*EXTRACTED MATERIAL*.

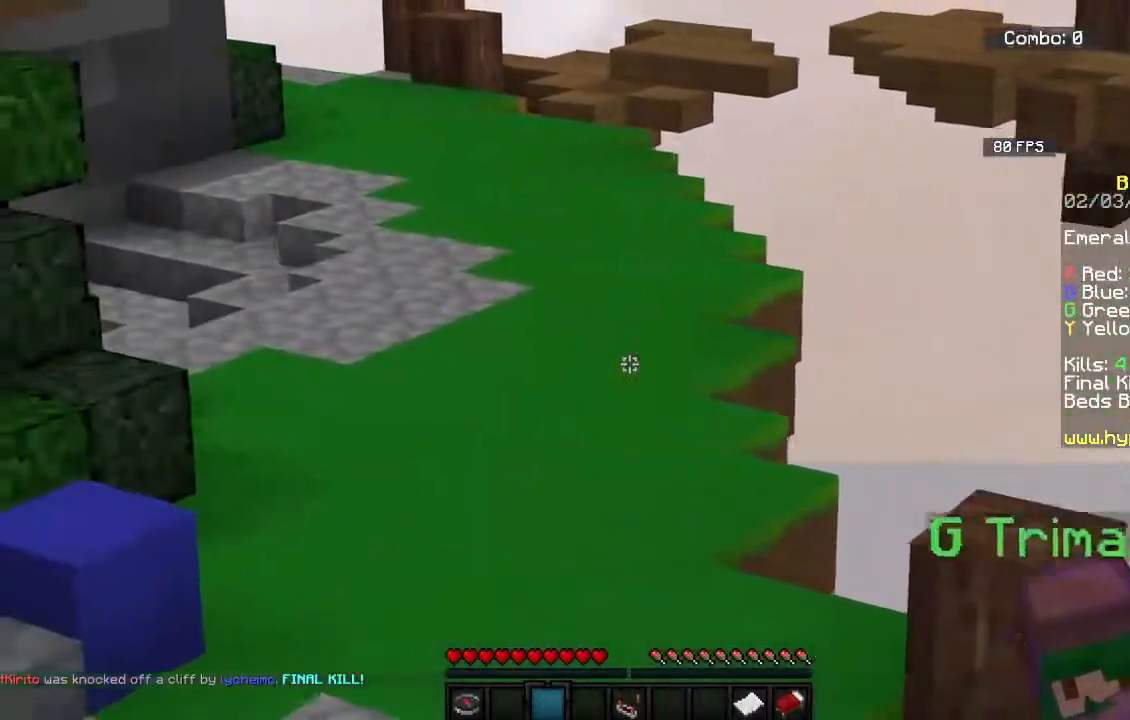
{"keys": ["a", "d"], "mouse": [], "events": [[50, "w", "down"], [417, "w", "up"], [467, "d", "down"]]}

==

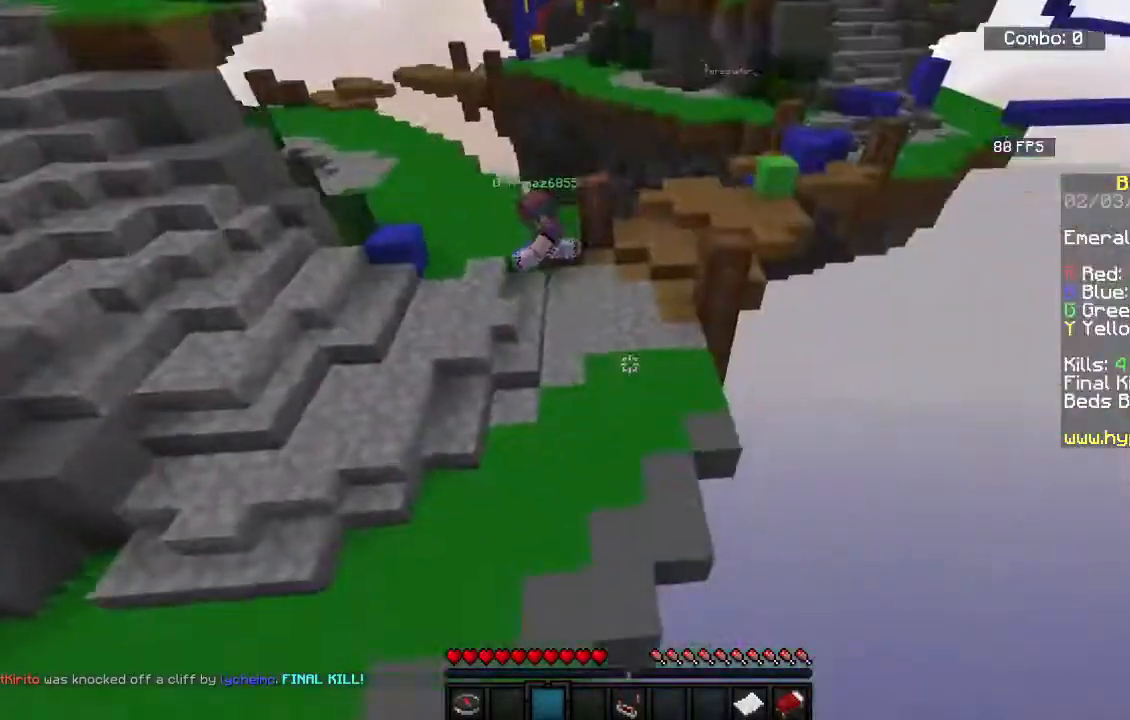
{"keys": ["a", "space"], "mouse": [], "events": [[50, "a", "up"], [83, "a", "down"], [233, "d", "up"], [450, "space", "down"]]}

---

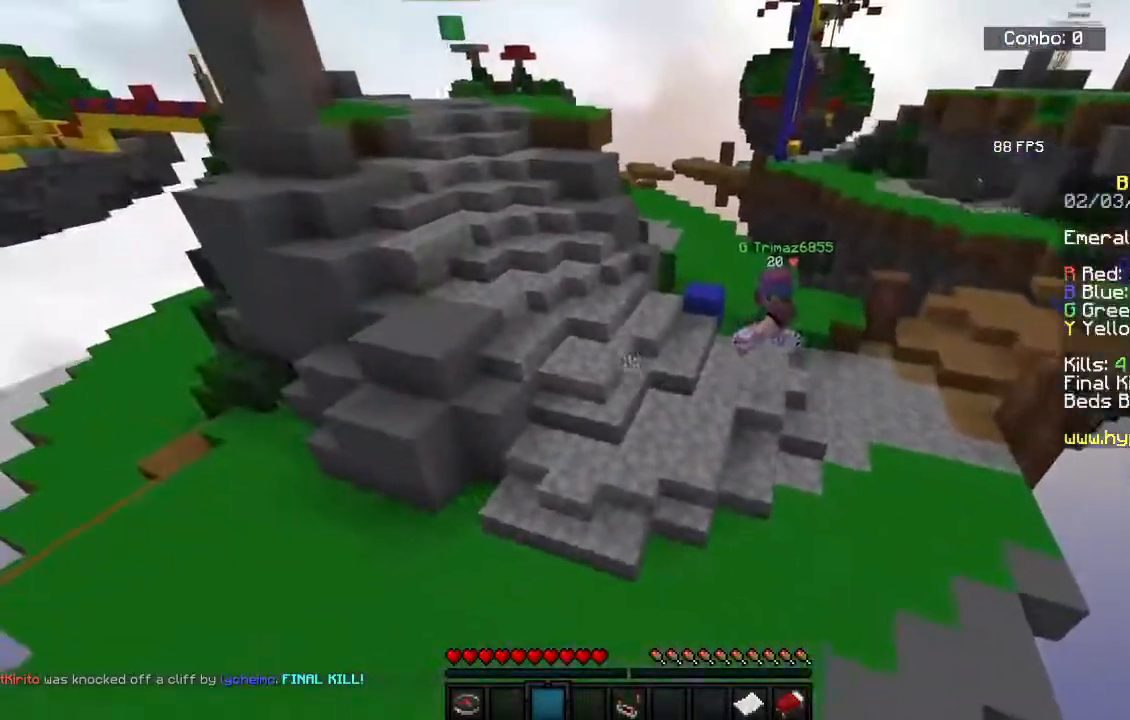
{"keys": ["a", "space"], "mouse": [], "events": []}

*TO DO*. Write out every line of the data that holds the word "space".

*ANSWER TO THIS PROBLEM*.
{"keys": ["a", "space"], "mouse": [], "events": [[50, "a", "up"], [83, "a", "down"], [233, "d", "up"], [450, "space", "down"]]}
{"keys": ["a", "space"], "mouse": [], "events": []}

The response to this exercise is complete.